Nicola Pietrangeli (Getty Images)
Gianni Tessari, presidente del consorzio uva Durella
Lo scorso 25 novembre è stata presentata alla Fao la campagna promossa da Focsiv e Centro sportivo italiano: un percorso di 18 mesi con eventi e iniziative per sostenere 58 progetti attivi in 26 Paesi. Testimonianze dal Perù, dalla Tanzania e da Haiti e l’invito a trasformare gesti sportivi in aiuti concreti alle comunità più vulnerabili.
In un momento storico in cui la fame torna a crescere in diverse aree del pianeta e le crisi internazionali rendono sempre più fragile l’accesso al cibo, una parte del mondo dello sport prova a mettere in gioco le proprie energie per sostenere le comunità più vulnerabili.
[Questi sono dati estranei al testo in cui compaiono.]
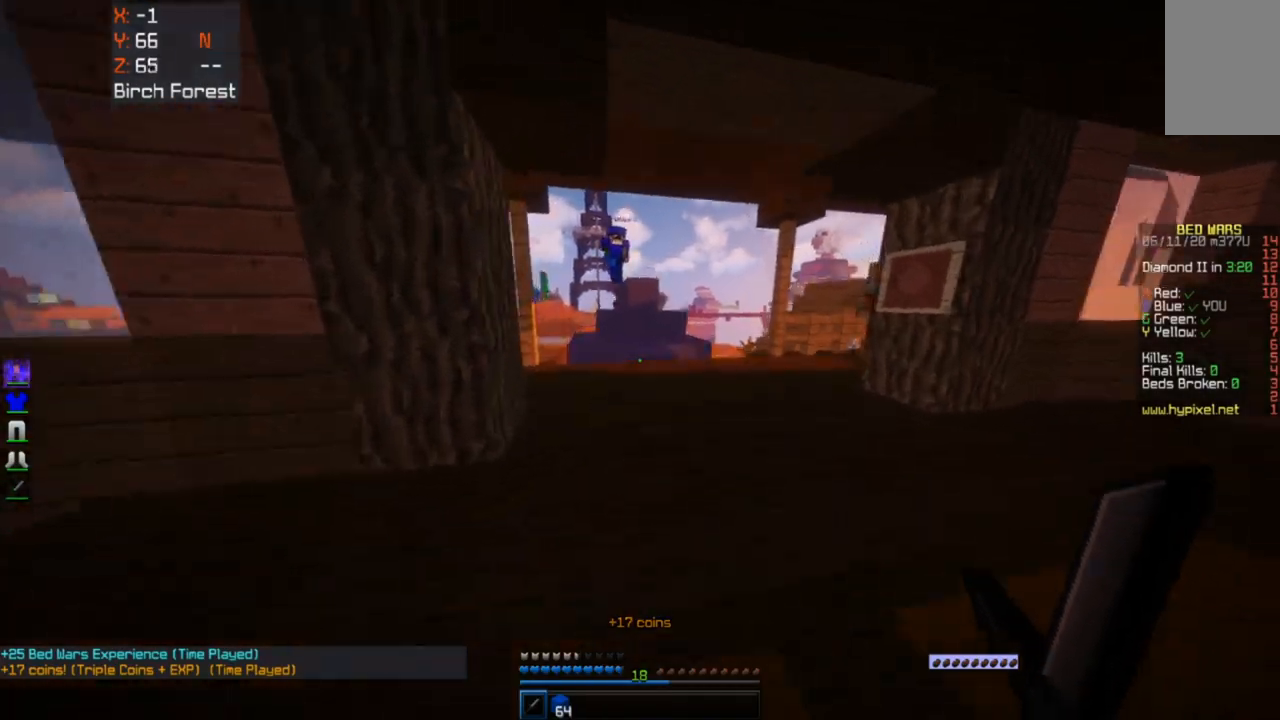
{"keys": ["w"], "mouse": [], "events": [[283, "space", "up"]]}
È l’obiettivo della campagna Sport contro la fame, che punta a trasformare gesti atletici, eventi e iniziative locali in un supporto concreto per chi vive in condizioni di insicurezza alimentare.
La nuova iniziativa è stata presentata martedì 25 novembre alla Fao, a Roma, nella cornice del Sheikh Zayed Centre. Qui Focsiv e Centro sportivo italiano hanno annunciato un percorso di 18 mesi che attraverserà l’Italia con eventi sportivi e ricreativi dedicati alla raccolta fondi per 58 progetti attivi in 26 Paesi.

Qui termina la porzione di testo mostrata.